Cuando tenga 25 años
de nuevo

Y cuando el autor de obras maestras de mayores (Apocalypsis Now!) o menores (La conversación, La ley de la calle) proporciones desaparece de los cines por diez años, al volver genera un nivel de expectativa inevitablemente alto que sin duda le jugará en contra. Como a Peggy Sue, su pasado lo esperaba. No se conoce el presupuesto completo de Juventud sin juventud (que fue apoyado por fondos europeos), aunque algunas publicaciones dan a entender que se trató de algo menos de 20 millones de dólares (una cifra suficientemente alta y a la vez creíble para un proyecto independiente). Lo que sí se sabe con certeza es que fue casi todo dinero perdido porque, en ocasión de su estreno norteamericano, dos años atrás, no la vio nadie. Y además, buena parte de la crítica de su país se la cargó sin piedad.

En la influyente revista de la industria, Variety, el crítico Jay Weissberg escribió entre otras cosas sobre su “inhabilidad para conectar con sus personajes” y la falsedad de sus locaciones europeas. En Salon.com, Stephanie Zacharek la describe como “una película que parece hecha por alguien que perdió la razón. Verla fue un sufrimiento”, y remata: “Hay cosas en Juventud sin juventud que son tan absurdas que uno no puede evitar reírse de ellas, pero al final no hay nada en la película que sea gracioso. Es tan mala que hasta reírse de ella parece un desperdicio de aliento”. Y David Denby empieza su breve reseña en The New Yorker diciendo “que lo peor de la película de Coppola es que no es lo suficientemente vergonzosa como para convertirse en camp”, para terminarla con estas palabras: “Alguna de las imágenes y ambientaciones de época son encantadoras, pero Coppola, alguna vez el mayor narrador del cine, ha apostado por el tipo de sinsentido irremediablemente pomposo que la mayoría de la gente deja atrás en un grupo de discusión universitario”. Su mayor defensor fue J. Hoberman en el semanario Village Voice, acaso porque se trata de un crítico e historiador con un gran afecto por el cine experimental, un amor por el ridículo y el riesgo, capaz de valorar la prueba no superada de Coppola en todas sus falencias formales, sus pretensiones vanguardistas con décadas de atraso, la juventud sin juventud que le achacaron los demás. Hoberman la encuentra “anticuada en sus aspiraciones vanguardistas” pero también “bien narrada, personal, esencialmente lúdica”, “una máquina del tiempo cinemática, a la vez más tonta y más desesperada en sus convicciones que los similares viajes al Oriente místico del Pequeño Buda de Bertolucci o el Kundun de Scorsese. Esta difícilmente sea la mejor película de Coppola pero está lejos de ser la peor; su apuesta por un nuevo comienzo viene del corazón”.

———

» Tarea: Sigue el texto sobre la acogida crítica de Juventud sin juventud a partir de su última oración. El material no tiene ningún papel en esto.

———

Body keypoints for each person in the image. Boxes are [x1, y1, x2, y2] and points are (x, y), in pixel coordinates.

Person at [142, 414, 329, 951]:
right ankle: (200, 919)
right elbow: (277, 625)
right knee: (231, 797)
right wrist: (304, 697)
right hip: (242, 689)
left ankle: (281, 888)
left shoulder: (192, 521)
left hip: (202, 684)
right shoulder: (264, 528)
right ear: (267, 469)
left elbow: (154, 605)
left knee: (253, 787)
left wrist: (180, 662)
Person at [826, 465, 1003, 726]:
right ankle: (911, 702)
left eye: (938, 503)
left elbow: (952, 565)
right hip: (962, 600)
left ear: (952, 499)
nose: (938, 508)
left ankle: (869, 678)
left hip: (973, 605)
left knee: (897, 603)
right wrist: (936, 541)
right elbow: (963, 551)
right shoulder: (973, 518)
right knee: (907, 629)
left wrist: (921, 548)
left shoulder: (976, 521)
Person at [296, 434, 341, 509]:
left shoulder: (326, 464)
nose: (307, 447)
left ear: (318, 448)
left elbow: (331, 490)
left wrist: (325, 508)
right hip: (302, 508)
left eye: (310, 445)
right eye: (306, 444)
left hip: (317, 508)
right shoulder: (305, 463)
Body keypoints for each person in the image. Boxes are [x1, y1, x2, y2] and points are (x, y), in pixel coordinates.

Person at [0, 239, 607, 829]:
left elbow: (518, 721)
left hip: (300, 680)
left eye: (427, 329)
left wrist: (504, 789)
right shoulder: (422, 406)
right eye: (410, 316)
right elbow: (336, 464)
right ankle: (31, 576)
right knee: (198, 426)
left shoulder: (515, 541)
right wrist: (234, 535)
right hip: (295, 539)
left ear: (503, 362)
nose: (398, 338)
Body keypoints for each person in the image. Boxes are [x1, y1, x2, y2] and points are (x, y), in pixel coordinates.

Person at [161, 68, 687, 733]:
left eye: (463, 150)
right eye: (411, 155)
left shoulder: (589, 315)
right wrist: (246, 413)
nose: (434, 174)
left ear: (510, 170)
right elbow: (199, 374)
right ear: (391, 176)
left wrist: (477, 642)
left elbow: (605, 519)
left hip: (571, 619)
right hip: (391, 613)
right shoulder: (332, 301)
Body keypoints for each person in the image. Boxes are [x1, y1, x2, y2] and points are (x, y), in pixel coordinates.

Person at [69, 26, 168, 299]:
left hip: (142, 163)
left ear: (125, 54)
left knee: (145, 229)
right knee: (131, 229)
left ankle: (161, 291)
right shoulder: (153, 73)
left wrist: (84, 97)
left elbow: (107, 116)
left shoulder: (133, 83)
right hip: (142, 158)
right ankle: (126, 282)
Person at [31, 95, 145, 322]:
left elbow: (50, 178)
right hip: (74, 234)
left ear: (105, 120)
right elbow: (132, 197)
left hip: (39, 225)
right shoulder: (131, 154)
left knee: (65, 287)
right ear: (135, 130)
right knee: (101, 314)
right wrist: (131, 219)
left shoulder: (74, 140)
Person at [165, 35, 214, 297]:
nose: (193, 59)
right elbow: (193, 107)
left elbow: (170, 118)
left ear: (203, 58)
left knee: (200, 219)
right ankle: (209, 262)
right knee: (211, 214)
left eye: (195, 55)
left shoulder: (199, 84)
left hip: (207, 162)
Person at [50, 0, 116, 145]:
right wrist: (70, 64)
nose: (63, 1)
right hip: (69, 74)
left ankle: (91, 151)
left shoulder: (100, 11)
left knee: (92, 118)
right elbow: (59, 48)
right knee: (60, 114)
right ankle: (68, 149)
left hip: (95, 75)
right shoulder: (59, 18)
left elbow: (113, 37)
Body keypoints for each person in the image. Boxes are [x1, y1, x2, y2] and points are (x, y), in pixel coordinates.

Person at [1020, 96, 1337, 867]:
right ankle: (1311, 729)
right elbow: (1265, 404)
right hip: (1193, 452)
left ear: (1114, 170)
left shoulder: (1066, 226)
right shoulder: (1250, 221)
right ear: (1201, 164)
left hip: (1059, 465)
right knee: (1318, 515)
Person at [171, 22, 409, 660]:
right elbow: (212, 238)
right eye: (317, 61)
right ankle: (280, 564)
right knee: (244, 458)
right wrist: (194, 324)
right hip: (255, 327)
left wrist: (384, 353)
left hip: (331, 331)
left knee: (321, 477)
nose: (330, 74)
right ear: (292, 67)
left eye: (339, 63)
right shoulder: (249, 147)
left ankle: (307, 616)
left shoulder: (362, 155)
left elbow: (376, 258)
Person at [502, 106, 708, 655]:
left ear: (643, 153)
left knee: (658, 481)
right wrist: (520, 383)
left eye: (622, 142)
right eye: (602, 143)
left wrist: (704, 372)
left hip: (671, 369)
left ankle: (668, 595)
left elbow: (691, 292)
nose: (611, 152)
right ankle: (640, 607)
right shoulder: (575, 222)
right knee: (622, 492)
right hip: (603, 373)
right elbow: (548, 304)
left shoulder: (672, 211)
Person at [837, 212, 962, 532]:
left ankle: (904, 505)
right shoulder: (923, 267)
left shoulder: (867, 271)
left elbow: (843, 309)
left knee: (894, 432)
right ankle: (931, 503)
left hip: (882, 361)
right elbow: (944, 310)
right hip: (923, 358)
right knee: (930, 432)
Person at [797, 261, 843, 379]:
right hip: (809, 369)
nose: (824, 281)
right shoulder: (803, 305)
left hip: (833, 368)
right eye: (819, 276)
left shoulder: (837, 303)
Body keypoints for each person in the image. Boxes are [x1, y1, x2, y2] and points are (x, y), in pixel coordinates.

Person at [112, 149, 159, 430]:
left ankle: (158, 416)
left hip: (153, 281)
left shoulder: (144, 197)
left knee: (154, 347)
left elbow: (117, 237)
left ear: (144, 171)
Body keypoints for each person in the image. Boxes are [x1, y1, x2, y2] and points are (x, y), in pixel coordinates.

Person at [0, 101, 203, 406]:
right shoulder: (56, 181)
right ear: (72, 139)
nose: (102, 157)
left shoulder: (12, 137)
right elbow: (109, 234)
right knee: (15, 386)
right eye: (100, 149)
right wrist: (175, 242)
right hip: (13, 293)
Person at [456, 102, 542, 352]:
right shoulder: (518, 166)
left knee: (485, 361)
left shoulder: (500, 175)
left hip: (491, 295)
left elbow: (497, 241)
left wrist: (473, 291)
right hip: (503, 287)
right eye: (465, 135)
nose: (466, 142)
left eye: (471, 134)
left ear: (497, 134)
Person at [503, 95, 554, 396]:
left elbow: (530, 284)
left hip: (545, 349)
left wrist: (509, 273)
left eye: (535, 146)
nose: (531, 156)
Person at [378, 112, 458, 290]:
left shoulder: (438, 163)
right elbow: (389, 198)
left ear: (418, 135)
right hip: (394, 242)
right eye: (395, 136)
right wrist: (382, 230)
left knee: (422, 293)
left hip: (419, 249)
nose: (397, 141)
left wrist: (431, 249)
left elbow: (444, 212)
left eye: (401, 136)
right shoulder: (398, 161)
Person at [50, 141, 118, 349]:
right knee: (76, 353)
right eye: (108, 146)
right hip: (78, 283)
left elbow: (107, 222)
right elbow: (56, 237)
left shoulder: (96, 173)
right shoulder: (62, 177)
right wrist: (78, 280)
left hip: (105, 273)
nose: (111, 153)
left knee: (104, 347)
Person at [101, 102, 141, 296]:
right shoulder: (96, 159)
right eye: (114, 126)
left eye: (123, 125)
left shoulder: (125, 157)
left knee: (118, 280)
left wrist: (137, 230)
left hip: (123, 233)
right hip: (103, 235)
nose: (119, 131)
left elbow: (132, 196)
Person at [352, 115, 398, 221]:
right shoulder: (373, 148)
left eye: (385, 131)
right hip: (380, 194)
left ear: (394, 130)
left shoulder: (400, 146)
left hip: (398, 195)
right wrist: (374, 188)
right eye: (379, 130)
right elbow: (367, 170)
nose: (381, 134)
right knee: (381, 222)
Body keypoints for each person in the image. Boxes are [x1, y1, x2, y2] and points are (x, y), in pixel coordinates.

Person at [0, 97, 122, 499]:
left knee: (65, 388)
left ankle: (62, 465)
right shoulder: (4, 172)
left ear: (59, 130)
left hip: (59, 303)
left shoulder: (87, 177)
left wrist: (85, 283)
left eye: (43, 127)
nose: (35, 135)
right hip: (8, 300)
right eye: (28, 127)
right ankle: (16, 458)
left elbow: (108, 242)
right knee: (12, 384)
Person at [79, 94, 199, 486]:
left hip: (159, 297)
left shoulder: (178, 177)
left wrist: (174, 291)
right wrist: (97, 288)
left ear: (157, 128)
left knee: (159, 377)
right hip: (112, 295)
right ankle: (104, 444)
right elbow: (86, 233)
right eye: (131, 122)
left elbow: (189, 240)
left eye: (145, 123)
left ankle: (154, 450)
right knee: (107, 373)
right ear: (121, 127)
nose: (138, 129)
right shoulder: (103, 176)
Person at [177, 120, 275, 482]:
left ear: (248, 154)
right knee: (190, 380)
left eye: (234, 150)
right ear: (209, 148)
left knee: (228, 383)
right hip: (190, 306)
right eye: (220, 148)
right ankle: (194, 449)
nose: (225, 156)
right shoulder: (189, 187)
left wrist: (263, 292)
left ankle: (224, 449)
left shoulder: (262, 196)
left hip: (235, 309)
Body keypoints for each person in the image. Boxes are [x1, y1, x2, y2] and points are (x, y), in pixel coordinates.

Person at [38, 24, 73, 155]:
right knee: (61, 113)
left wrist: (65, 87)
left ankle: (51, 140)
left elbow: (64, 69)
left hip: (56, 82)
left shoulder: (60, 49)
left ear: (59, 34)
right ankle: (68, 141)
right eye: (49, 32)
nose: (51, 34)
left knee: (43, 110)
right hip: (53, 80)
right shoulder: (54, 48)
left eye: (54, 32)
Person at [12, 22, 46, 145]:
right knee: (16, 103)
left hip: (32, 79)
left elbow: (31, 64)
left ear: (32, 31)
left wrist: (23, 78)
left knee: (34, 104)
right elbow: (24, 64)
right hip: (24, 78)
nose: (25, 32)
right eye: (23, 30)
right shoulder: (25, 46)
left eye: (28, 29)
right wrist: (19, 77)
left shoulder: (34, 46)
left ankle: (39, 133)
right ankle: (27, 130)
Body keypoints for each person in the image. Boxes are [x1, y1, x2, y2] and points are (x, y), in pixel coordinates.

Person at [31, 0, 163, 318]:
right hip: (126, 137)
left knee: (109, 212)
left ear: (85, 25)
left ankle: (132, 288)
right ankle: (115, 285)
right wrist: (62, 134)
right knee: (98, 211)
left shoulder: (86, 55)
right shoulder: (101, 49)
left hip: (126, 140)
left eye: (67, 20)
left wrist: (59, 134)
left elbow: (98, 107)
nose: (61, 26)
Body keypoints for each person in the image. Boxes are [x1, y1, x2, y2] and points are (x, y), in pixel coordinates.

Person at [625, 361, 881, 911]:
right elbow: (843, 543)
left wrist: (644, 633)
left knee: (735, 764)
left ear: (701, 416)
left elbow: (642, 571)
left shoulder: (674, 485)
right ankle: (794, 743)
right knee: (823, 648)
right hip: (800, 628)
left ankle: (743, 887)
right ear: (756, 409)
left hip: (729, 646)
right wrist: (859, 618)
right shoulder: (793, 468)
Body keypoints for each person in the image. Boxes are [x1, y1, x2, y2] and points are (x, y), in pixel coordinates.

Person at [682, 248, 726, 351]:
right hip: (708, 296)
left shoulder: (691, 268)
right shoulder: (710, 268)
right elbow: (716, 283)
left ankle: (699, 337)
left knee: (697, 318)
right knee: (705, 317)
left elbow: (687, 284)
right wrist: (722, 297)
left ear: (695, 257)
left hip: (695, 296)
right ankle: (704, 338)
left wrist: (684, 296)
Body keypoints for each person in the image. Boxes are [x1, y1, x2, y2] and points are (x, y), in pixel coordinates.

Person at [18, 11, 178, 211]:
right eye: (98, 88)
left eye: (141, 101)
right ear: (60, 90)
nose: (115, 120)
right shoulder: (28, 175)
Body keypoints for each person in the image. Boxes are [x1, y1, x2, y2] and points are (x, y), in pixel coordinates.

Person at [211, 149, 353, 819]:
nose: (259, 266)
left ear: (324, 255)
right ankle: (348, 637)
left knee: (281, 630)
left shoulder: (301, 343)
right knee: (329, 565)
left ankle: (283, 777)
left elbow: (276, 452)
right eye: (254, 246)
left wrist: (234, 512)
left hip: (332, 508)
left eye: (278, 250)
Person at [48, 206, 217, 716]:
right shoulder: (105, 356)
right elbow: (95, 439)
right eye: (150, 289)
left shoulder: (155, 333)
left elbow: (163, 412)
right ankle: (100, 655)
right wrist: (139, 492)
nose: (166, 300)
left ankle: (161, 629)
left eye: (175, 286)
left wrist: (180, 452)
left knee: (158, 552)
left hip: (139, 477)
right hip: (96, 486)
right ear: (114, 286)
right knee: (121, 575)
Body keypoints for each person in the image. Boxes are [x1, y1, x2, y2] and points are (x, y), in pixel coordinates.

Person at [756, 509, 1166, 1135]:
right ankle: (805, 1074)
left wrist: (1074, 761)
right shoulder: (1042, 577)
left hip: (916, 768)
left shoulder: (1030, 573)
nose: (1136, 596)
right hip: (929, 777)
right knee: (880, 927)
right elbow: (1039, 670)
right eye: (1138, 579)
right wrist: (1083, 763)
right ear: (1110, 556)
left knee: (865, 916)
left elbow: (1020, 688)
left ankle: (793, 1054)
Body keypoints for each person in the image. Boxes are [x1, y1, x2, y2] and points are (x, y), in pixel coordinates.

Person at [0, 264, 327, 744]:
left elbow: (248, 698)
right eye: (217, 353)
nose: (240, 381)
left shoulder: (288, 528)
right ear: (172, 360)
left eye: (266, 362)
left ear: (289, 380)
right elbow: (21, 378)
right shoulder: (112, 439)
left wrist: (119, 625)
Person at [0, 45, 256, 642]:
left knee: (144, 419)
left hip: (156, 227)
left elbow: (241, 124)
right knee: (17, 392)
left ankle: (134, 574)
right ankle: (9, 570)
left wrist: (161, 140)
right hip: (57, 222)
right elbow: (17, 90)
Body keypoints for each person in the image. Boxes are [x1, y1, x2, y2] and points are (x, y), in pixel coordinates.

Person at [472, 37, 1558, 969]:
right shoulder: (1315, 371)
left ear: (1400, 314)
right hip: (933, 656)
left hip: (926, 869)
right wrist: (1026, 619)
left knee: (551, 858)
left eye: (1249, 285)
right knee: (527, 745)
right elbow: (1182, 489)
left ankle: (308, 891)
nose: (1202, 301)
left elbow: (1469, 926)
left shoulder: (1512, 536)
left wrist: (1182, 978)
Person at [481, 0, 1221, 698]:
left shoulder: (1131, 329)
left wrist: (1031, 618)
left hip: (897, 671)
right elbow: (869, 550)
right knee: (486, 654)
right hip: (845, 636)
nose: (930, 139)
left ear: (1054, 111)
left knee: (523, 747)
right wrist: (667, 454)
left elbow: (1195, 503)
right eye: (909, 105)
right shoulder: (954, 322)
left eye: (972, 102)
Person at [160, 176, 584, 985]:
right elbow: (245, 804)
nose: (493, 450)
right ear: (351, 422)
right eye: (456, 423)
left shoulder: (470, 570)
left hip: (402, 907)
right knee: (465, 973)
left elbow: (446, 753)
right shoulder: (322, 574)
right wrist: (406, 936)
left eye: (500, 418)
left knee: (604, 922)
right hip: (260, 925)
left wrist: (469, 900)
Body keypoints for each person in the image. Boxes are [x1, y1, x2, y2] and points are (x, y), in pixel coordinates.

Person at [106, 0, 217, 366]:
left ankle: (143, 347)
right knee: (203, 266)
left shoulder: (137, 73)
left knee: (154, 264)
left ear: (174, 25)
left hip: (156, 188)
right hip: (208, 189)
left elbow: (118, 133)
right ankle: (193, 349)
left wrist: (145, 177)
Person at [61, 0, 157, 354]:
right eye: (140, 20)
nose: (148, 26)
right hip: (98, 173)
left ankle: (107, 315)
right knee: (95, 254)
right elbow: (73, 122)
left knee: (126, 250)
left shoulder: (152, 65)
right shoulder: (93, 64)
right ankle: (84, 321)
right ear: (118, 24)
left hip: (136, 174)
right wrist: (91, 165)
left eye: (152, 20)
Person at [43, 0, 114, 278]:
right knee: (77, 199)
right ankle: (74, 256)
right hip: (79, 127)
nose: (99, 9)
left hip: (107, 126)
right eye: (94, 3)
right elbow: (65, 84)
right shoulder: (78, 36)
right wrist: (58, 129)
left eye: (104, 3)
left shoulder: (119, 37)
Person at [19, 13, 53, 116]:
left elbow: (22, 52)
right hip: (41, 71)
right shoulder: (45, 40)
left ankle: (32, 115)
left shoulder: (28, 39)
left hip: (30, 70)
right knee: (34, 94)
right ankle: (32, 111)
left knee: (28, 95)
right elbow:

———

» Problema resuelto:
Algo golpeado por las críticas adversas, al menos al principio, Coppola vino poco después a la Argentina a filmar otro proyecto “absolutamente personal” sobre una familia italiana, y su primer guión original en décadas. Tetro (que acá se anuncia para el año que viene) fue igualmente fustigada por la crítica, pero Coppola insiste en seguir adelante, en que se siente envuelto en una corriente de inspiración, en que “éste es mi período Tennessee Williams, de drama poético”. “Voy a seguir volviendo al tipo de cosas que quería escribir cuando tenía 25 años”, dice el hombre que volvió de una película como se vuelve de Vietnam, que ganó y perdió millones y millones de dólares y nunca se detuvo (en todo alternó pasiones), y que, aunque no vuelva a hacer otra gran película en su vida, siempre tendrá ese puñado que han hecho de los ‘70 una de las mejores décadas de la historia del cine. Aquellas que filmó cuando fue, sin quererlo, un hombre del futuro, el artista que conquistó al tiempo llegando a genio mucho antes de llegar a viejo.